The Sun Mirror in Rjukan is also the world's only contemporary art project that is on its way to UNESCO's world heritage list, and the only KORO project that has had NASA inspected. NASA came to learn about the computer systems that control the mirrors, which follow the sun's orbits over Rjukan. After religious motifs lost their position in what we know as the currents of art history, it can be argued that the sun, the life-giving power we have everything to thank for, should be among the most important motifs - or perhaps the most important motif, for people make art about.
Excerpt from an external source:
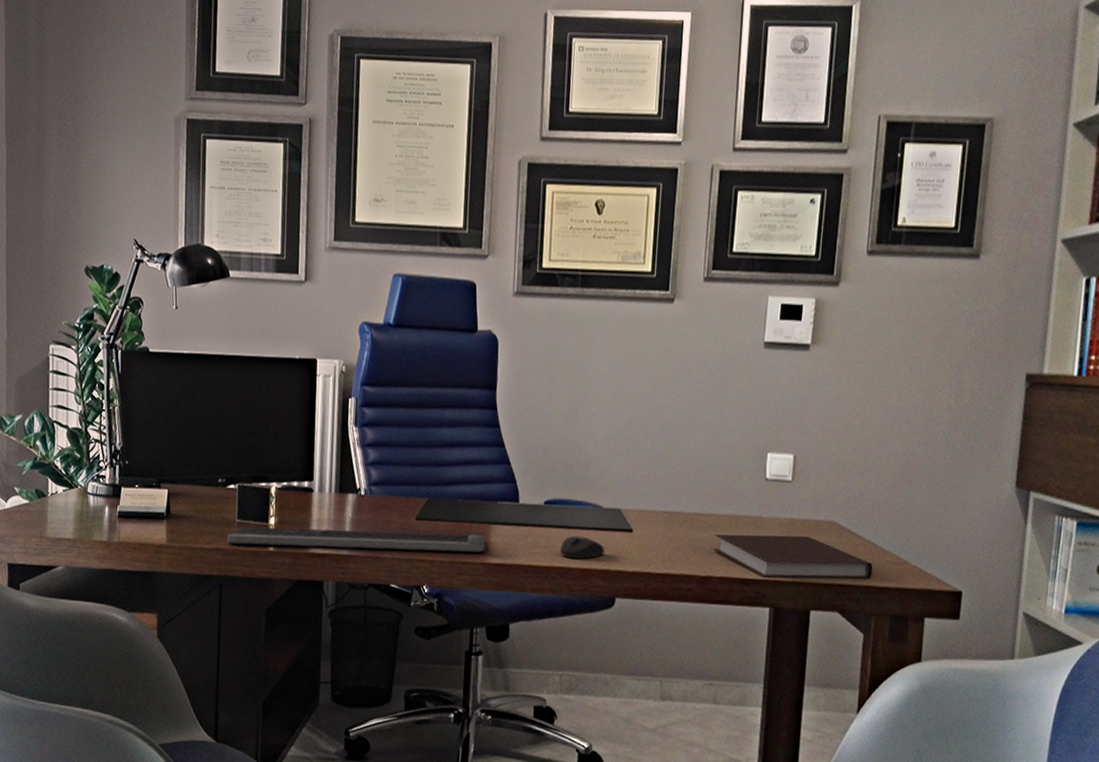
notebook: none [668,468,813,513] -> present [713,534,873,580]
Nevertheless, there are not often large ambitious art projects of the sun appearing in the field of contemporary art. In an international contemporary context, there is Olafur Eliasson's `Weather Project`` on Tate from 2003 and James Turrell's `skyscape` installations. In the Norwegian context, one may have to return to Munch's monumental mural in the University's Aula (1913) to find great solar art? Until an artist in Rjukan just after the turn of the millennium embarked on a painstaking and thorough process to realize an idea as old as the city itself: to set up a sun mirror over the shadow valley. The popular tourist attraction Solspeilet is also concept art at a high level. Solspeilet thus pushes all boundaries for what is normal for Norwegian contemporary art, and all contemporary art that comes to Rjukan after 2013 will be seen in the light of the Sun Mirror. When we begin planning and programming exhibitions at RJUKAN CENTER FOR CONTEMPORARY ART during 2021, the unique sun mirror project - which grew out of the collaboration between Martin Andersen and Tinn Municipality, will gradually be clearly anchored where it belongs: In the absolute core of the international contemporary art field.